Samstag, 3. Dezember 2022

die behinderte

donnerstagnachmittag. ich schlörre rüber zum teuerka. es ist fast dunkel, die straßenlampen sind schon an und verbreiten ihr schummriges licht.

als ich um die ecke gehe, sehe ich im halbdunkeln eine junge frau. sie steht merkwürdig verdreht da: die beine überkreuzt, das becken viel zu weit nach vorne geschoben. sie verliert das gleichgewicht und stolpert, fängt sich aber wieder. 

ich komme neugierig näher und sehe, dass ihr blasses gesicht zu einer schrecklichen grimasse verzogen ist: die augen weit aufgerissen, der unterkiefer merkwürdig nach vorne geschoben. ach du kacke, denke ich, die arme! was das wohl für eine behinderung ist? schlimm sieht das aus! braucht die hilfe? bekommt die vielleicht gerade einen epileptischen anfall oder sowas?

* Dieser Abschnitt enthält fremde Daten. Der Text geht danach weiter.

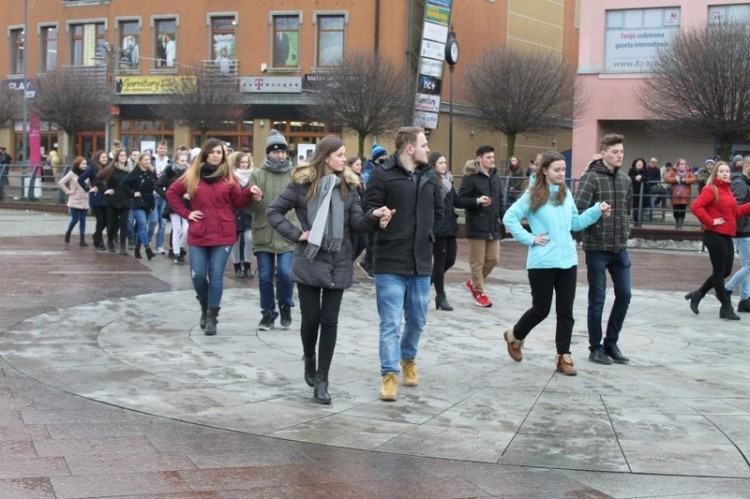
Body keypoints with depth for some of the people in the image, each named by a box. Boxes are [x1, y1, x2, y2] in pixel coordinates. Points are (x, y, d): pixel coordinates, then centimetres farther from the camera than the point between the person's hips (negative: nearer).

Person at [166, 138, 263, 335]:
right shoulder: (192, 175, 3)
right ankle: (205, 307, 27)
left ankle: (212, 316, 4)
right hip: (198, 235, 1)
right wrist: (185, 213, 3)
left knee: (216, 276, -2)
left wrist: (249, 192, -15)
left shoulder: (229, 176, 2)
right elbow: (172, 192, 12)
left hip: (223, 235, -1)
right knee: (198, 275, 1)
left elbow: (238, 202, 3)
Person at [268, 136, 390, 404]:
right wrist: (295, 234, -10)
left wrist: (374, 215, -20)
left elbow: (357, 224, -1)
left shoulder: (348, 186, 4)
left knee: (329, 321, 2)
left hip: (338, 264, 2)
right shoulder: (302, 183, -5)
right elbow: (274, 211, 0)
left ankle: (321, 380, 9)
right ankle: (309, 359, 36)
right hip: (309, 262, -2)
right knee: (311, 318, 5)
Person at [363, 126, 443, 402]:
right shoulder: (382, 175, -10)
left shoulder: (429, 177, 9)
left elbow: (438, 211, 21)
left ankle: (408, 359, 39)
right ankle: (390, 374, 1)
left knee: (417, 320, 16)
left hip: (421, 263, 6)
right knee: (391, 322, -4)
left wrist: (425, 233, 12)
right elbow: (370, 212, -11)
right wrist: (390, 235, -15)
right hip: (390, 263, -5)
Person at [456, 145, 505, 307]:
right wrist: (477, 201, -23)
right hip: (477, 226, -6)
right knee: (477, 261, 1)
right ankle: (479, 292, 15)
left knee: (493, 259, 8)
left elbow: (501, 201, 18)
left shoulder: (495, 177, 12)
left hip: (493, 226, 6)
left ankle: (473, 283, 28)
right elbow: (459, 201, -11)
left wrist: (504, 219, 8)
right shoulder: (471, 178, -8)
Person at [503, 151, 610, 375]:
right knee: (541, 309, 4)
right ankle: (515, 336, 31)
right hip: (542, 262, -5)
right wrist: (529, 238, -11)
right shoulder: (533, 195, -6)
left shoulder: (566, 194, 9)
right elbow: (509, 218, -8)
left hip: (567, 261, 5)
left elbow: (575, 223, 15)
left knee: (565, 311, 5)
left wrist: (597, 210, 3)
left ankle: (564, 356, 13)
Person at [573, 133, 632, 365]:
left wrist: (626, 230, 14)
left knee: (624, 296, 8)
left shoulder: (625, 179, 10)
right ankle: (595, 348, 15)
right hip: (597, 248, -6)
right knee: (597, 299, 2)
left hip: (620, 248, 6)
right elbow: (578, 210, -21)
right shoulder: (591, 177, -11)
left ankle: (611, 343, 23)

dann erst entdecke ich das smartphone in ihrer hand und verstehe: die junge dame versucht sich in einem selfie! die grimasse sollte offenbar eine art duckface sein und die verkrüppelte körperhaltung sowas wie sexappeal vermitteln.

na dann. keine hilfe meinerseits nötig. gehirnzellen spritzen kann ich ja nicht.